An accurate reorder point will ensure that you never have to tap into your safety stock.
What is the ideal reorder point?
The purpose of calculating reorder points is to ensure you keep enough stock to satisfy your orders and never have to dip into your safety stock. In essence, there is no ideal reorder point because the formula tells you when to reorder stock for every product in your inventory. You'll find that as you scale, implementing the formula throughout your entire product line is necessary to keep inventory levels in check.
Using the reorder point in your inventory management system
Calculating and managing your reorder points can be difficult, especially if you're using multiple spreadsheets to manage your inventory. This is where planning and automation become valuable assets.
There is a wide range of inventory management software programs available that can help you set stock alerts and track your inventory levels as they reach their reorder point. They're also the best way to implement reorder points in the inventory management system you use for your business.
But a little planning and a classic Excel spreadsheet can also suffice for smaller businesses.
Reorder point problems and solutions
The reorder point formula helps businesses solve a wide range of inventory issues. But there are also some common problems associated with the formula itself. Remember that every business is different, and you may need to adjust things and add in other data points to create a formula that works for you. Below are a few common problems and solutions associated with the reorder point formula.
The reorder point formula assumes static lead times
Unfortunately, the reorder point formula assumes that your lead times will always be consistent. But this doesn't always work out for many businesses – think about an online auto parts store, for example. There are a wide range of factors that can cause blockages to stock availability, ranging from weather to supply chain issues.
It's difficult to calculate these issues manually. But to solve this common problem, it's crucial that you regularly review and update delivery schedules in your inventory system. This is the only way to ensure you have accurate reorder points.
Reorder point calculations are disconnected from customer satisfaction
Reorder points come from a wide range of stock and purchase factors – think daily average sales. But there's not a direct relationship in the formula to customer service and customer satisfaction. The formula focuses completely on stock turnover.
This is true. All inventory control practices are designed to satisfy orders as quickly as possible. But it's up to you to go above and beyond with additional service factors for total customer satisfaction. This includes following up on sales and sending out customer surveys to enhance your fulfilment process.

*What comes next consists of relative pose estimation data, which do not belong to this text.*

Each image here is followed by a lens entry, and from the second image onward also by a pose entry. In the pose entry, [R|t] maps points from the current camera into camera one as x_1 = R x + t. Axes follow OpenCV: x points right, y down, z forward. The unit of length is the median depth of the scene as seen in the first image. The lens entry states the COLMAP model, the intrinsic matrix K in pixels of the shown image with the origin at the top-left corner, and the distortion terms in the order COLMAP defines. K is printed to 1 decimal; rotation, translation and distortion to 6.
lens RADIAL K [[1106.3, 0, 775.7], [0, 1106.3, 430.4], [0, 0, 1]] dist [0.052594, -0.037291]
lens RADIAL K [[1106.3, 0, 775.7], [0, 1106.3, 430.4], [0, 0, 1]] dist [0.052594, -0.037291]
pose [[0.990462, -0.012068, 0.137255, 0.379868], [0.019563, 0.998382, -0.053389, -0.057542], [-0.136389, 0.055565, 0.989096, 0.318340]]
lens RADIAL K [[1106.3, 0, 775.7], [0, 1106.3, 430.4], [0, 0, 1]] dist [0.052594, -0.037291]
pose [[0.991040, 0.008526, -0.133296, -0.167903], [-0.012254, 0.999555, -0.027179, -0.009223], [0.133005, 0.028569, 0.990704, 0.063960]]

Inadequate safety stock formula cannot account for demand and supply variability
Ecommerce business owners often assume that safety stocks serve as a buffer for demand or lead times. It certainly applies when demand and lead time are consistently predictable, but not so much during times of unpredictability.

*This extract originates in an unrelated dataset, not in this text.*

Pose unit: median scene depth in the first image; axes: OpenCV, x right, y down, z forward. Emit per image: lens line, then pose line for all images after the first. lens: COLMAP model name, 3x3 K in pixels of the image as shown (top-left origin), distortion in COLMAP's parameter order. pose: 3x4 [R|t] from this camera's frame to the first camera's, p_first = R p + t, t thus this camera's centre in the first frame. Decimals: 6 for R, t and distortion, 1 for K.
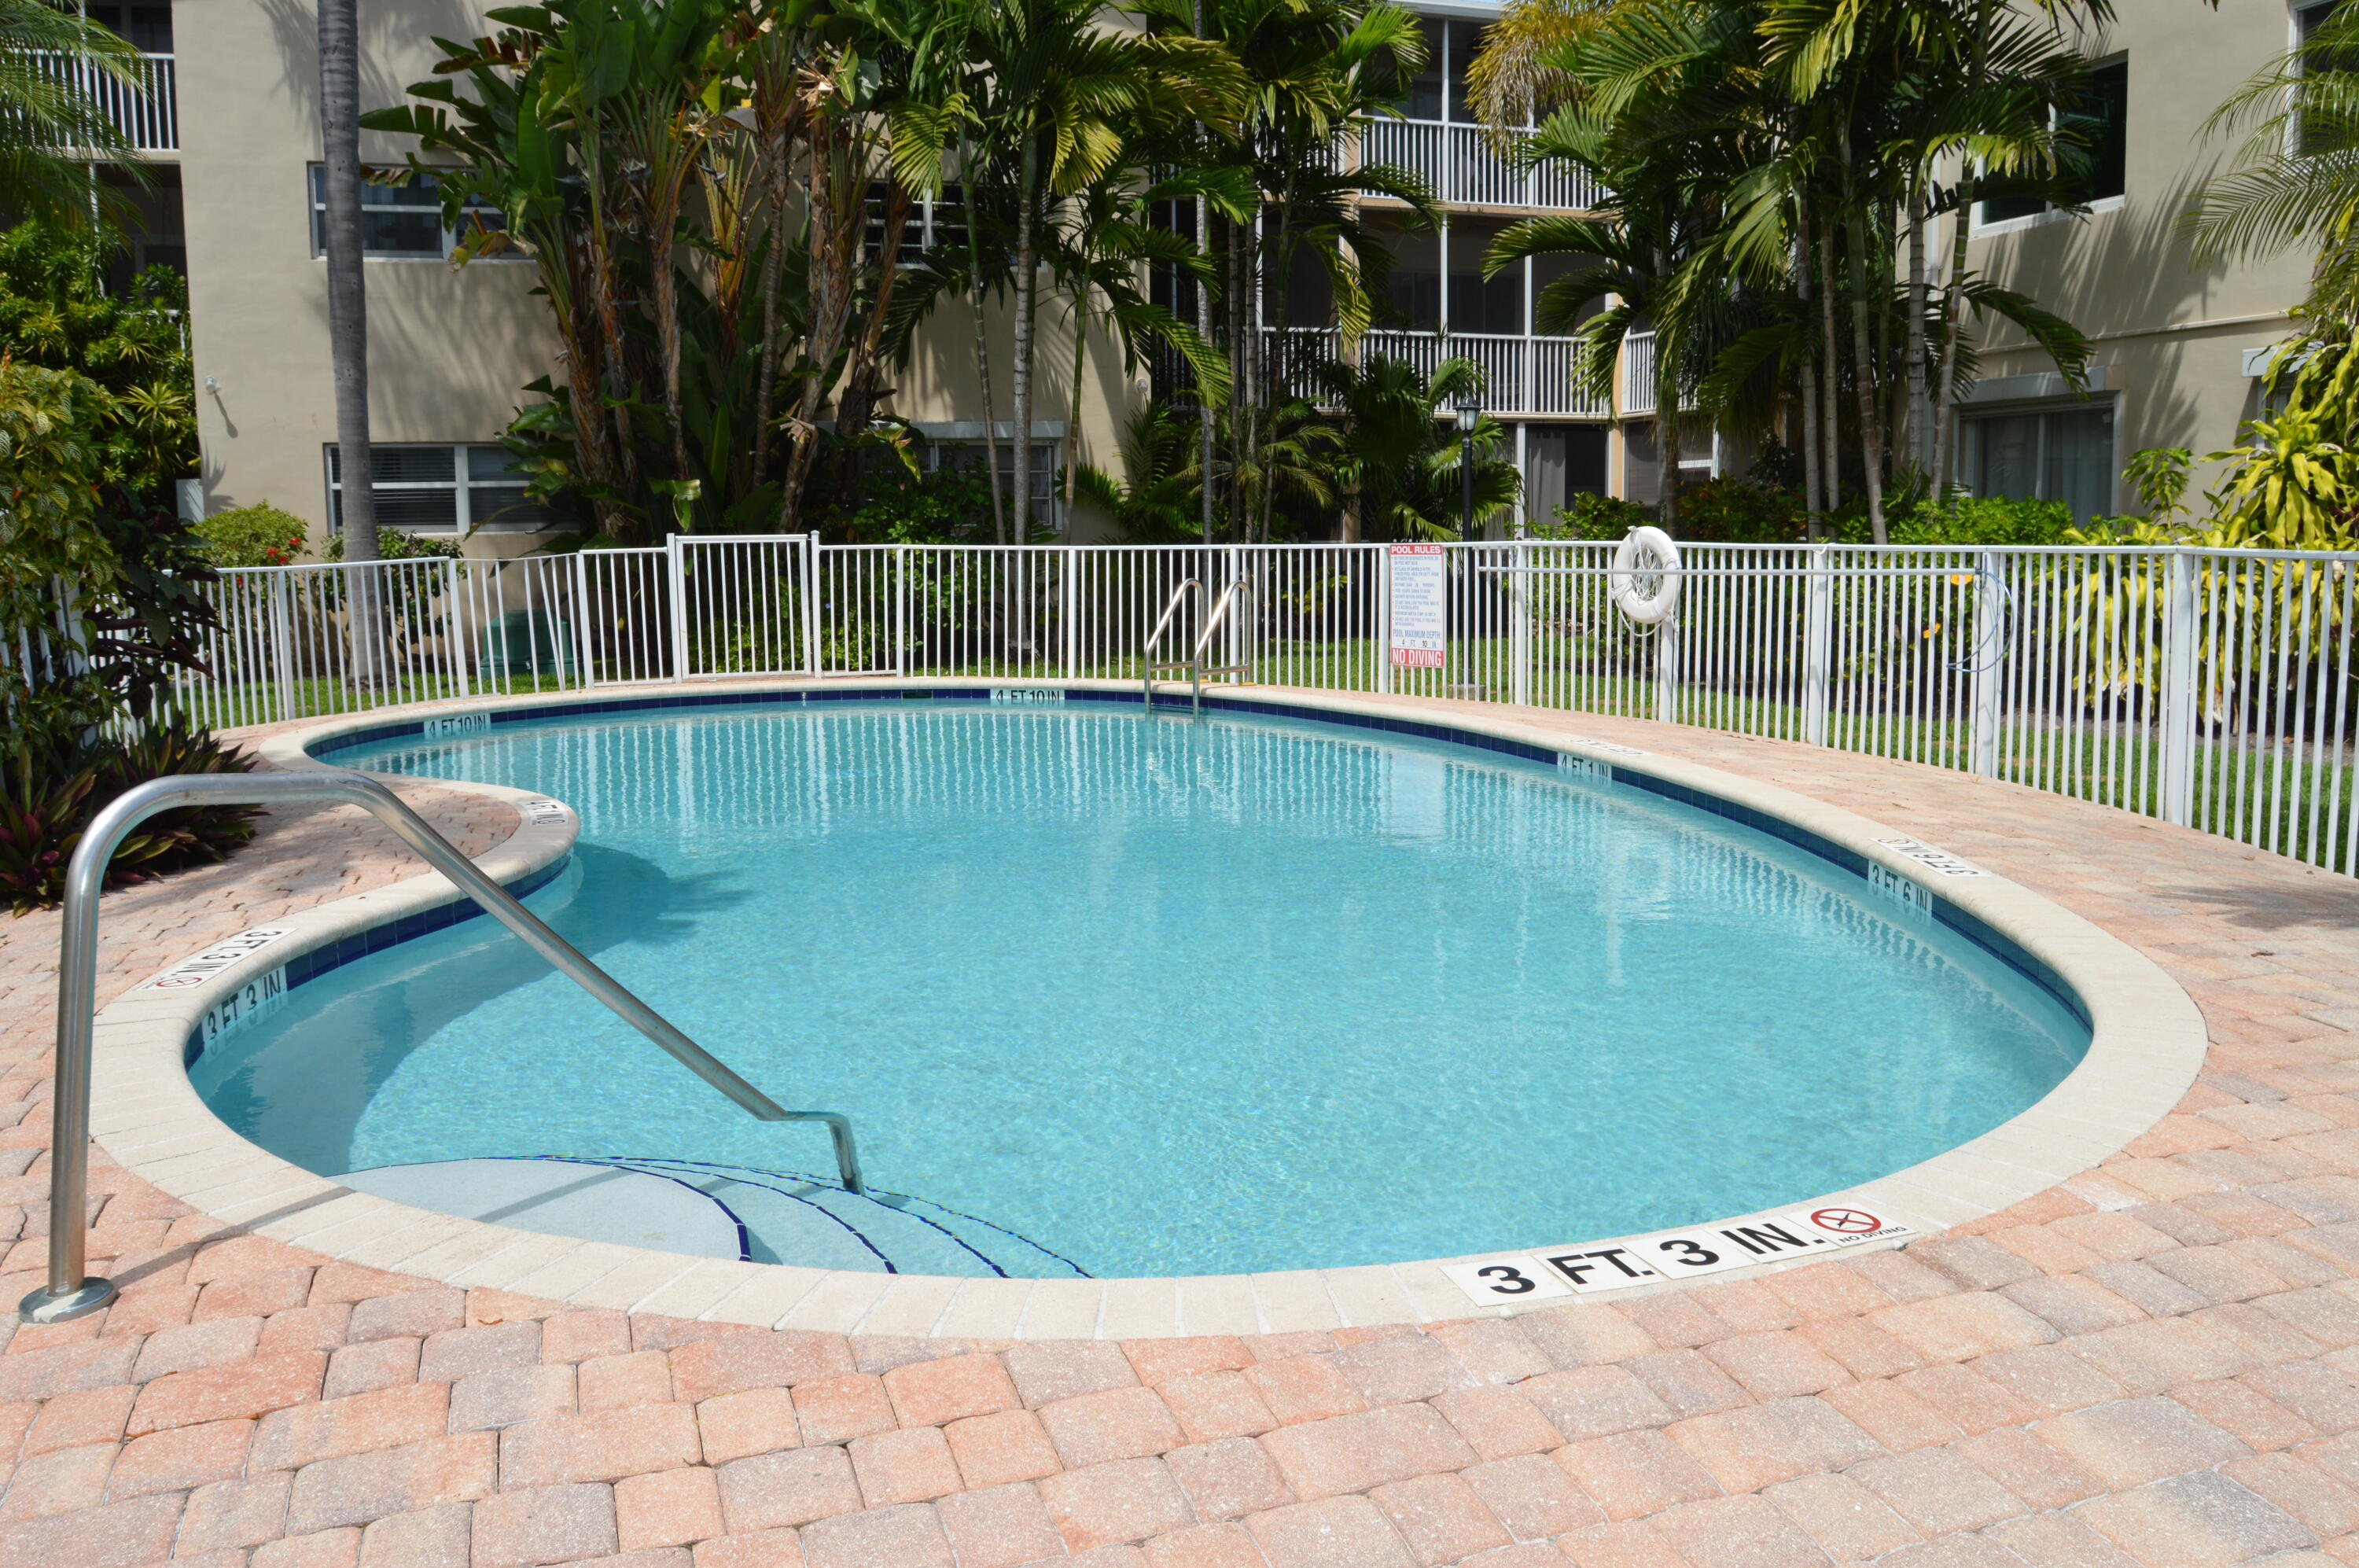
lens RADIAL K [[1820.5, 0, 1182.2], [0, 1820.5, 779.2], [0, 0, 1]] dist [-0.085154, 0.029202]
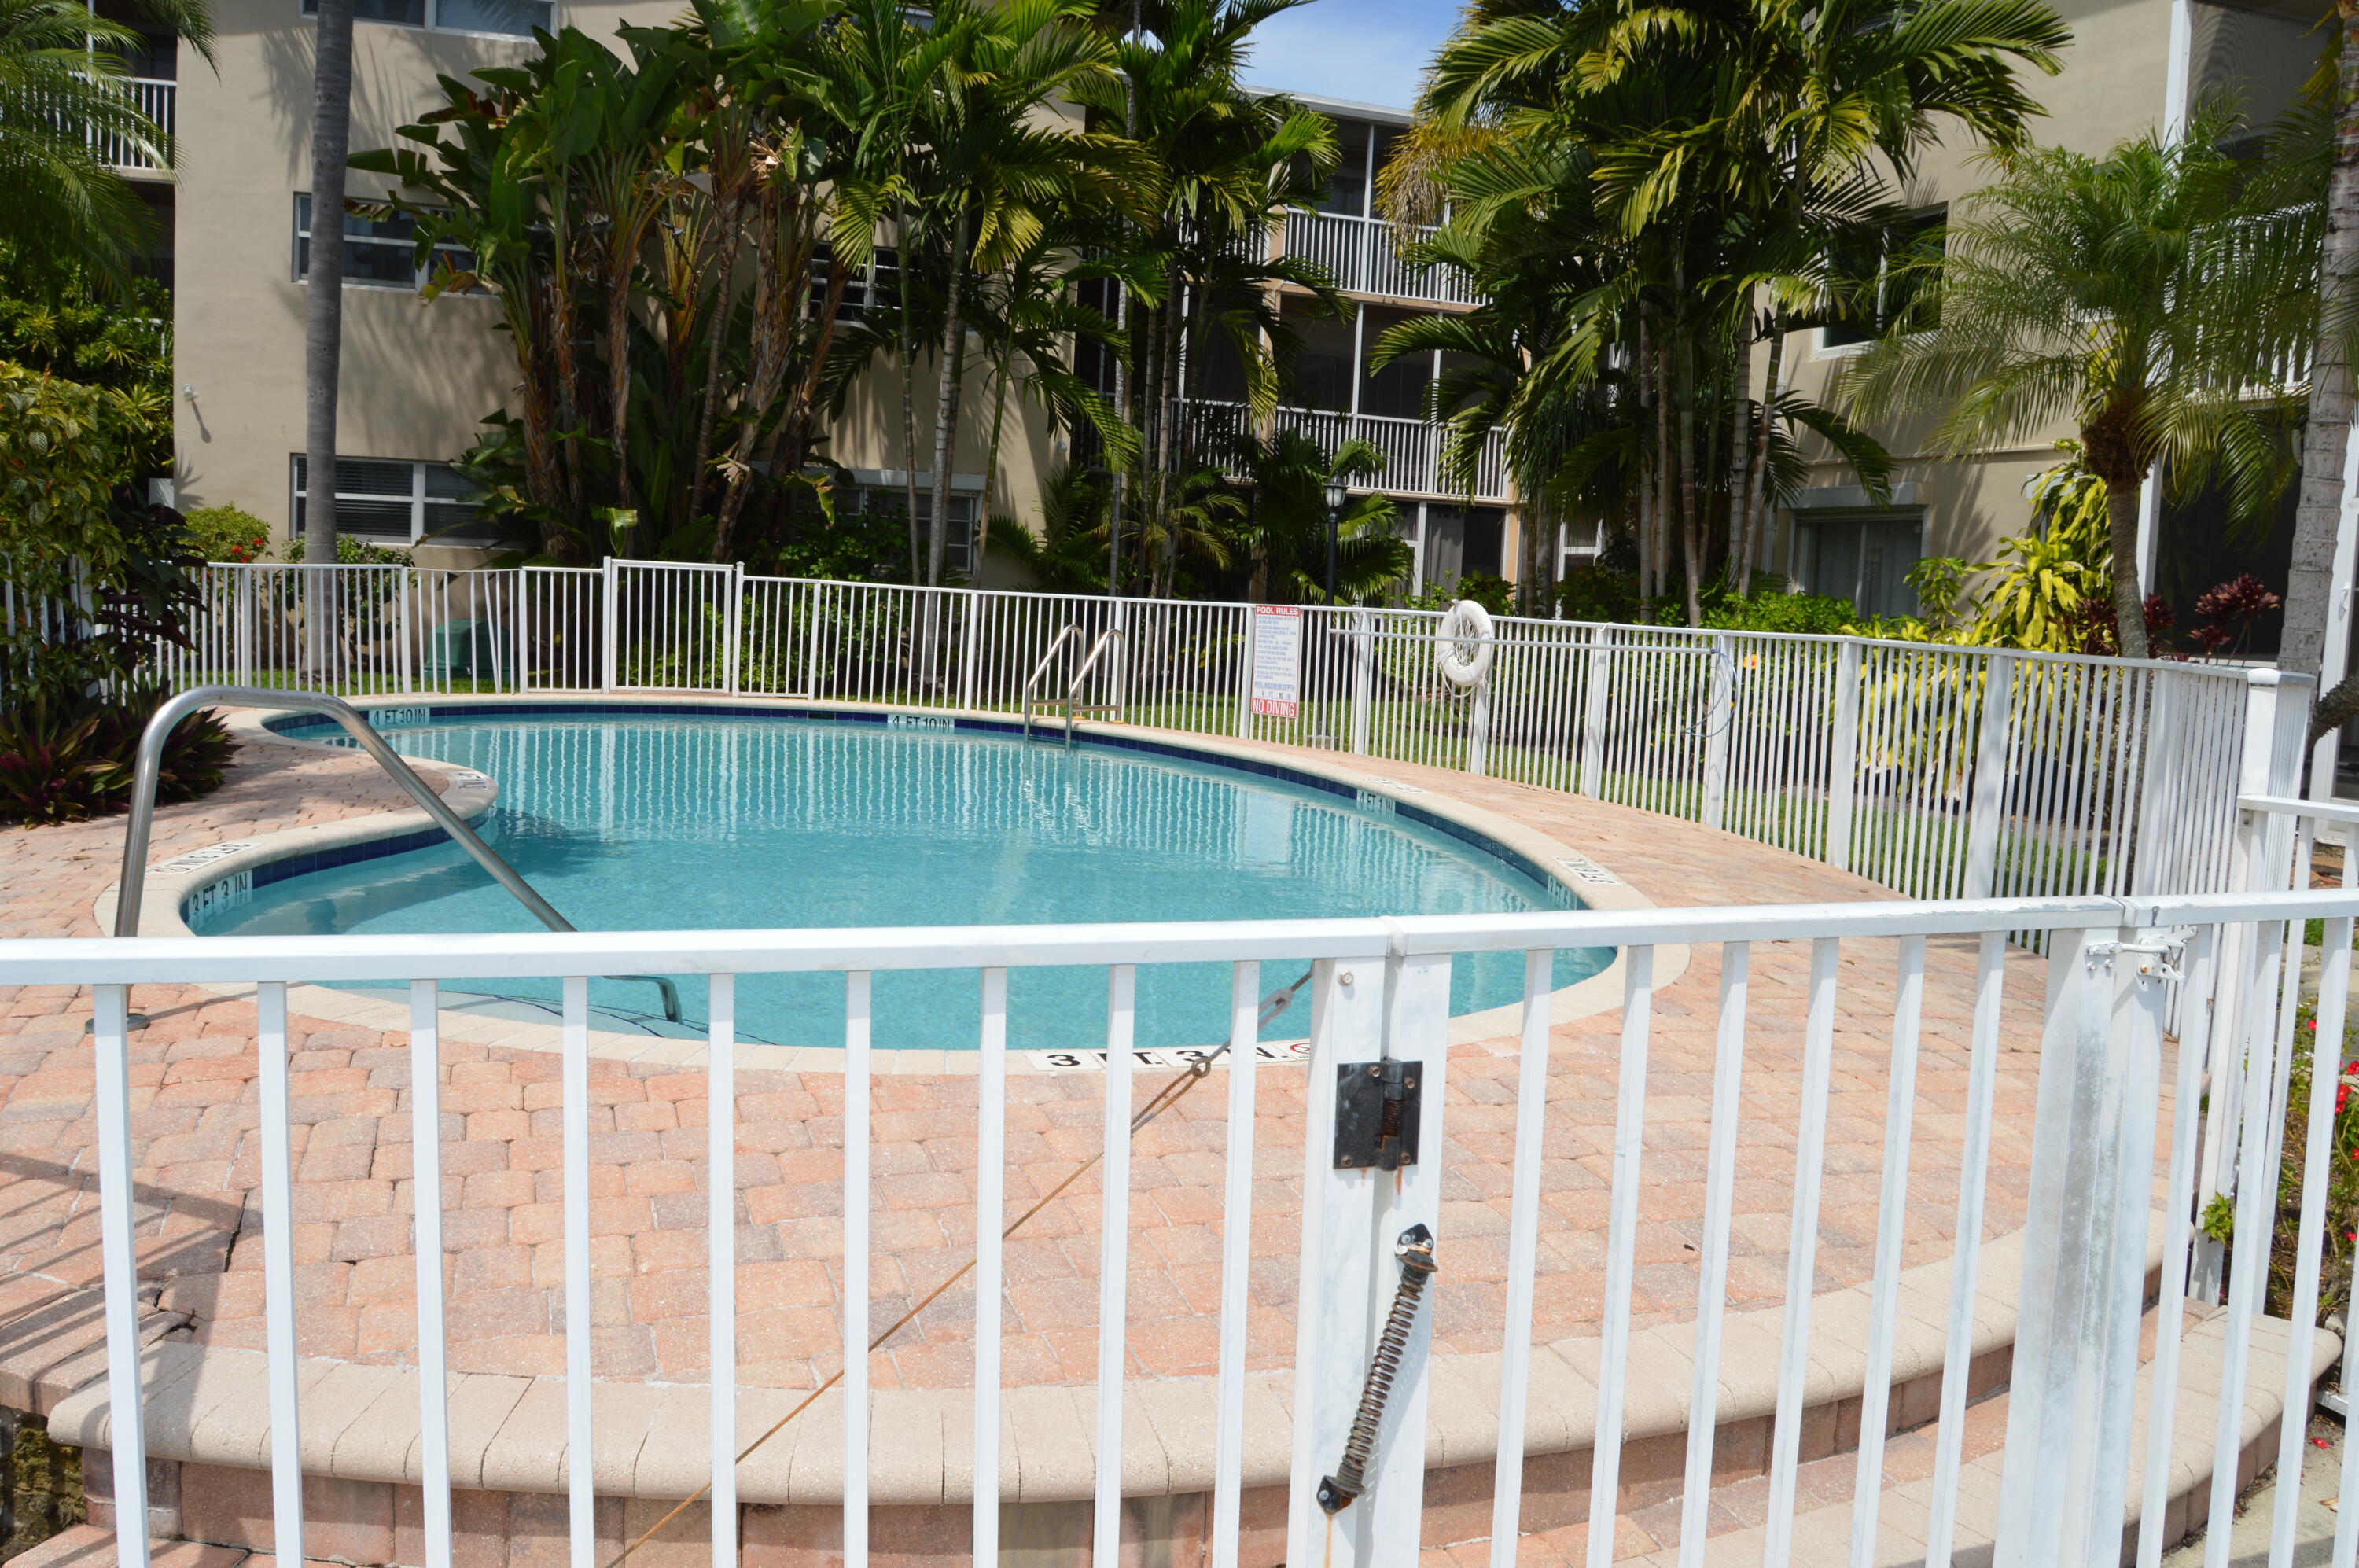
lens RADIAL K [[1820.5, 0, 1182.2], [0, 1820.5, 779.2], [0, 0, 1]] dist [-0.085154, 0.029202]
pose [[0.997909, 0.057298, 0.029922, 0.036881], [-0.056305, 0.997867, -0.033047, 0.014259], [-0.031752, 0.031293, 0.999006, -0.092234]]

The fact is that different businesses have different factors that will impact their supply chain – and in turn, their safety stock formula. You can use the common formula above, but you may need to make adjustments or add in additional data. Things like your reorder period, order quantity requirement, and upstream failure can affect your safety stock calculations.
Beyond the reorder point formula
As stated, reorder point calculations can also be performed manually, but automated reorder point calculators are faster and more accurate. And remember that the equation and each of the sub-equations to get your reorder points must be run for your entire product line.
In addition, you must update and run the formula often to ensure accuracy – especially for businesses affected by seasonality. It's highly recommended to opt for an inventory management program that can both run the calculations for you and analyse the data you put in.
These programs may come with additional costs, but you could actually lose more money by not making the investment.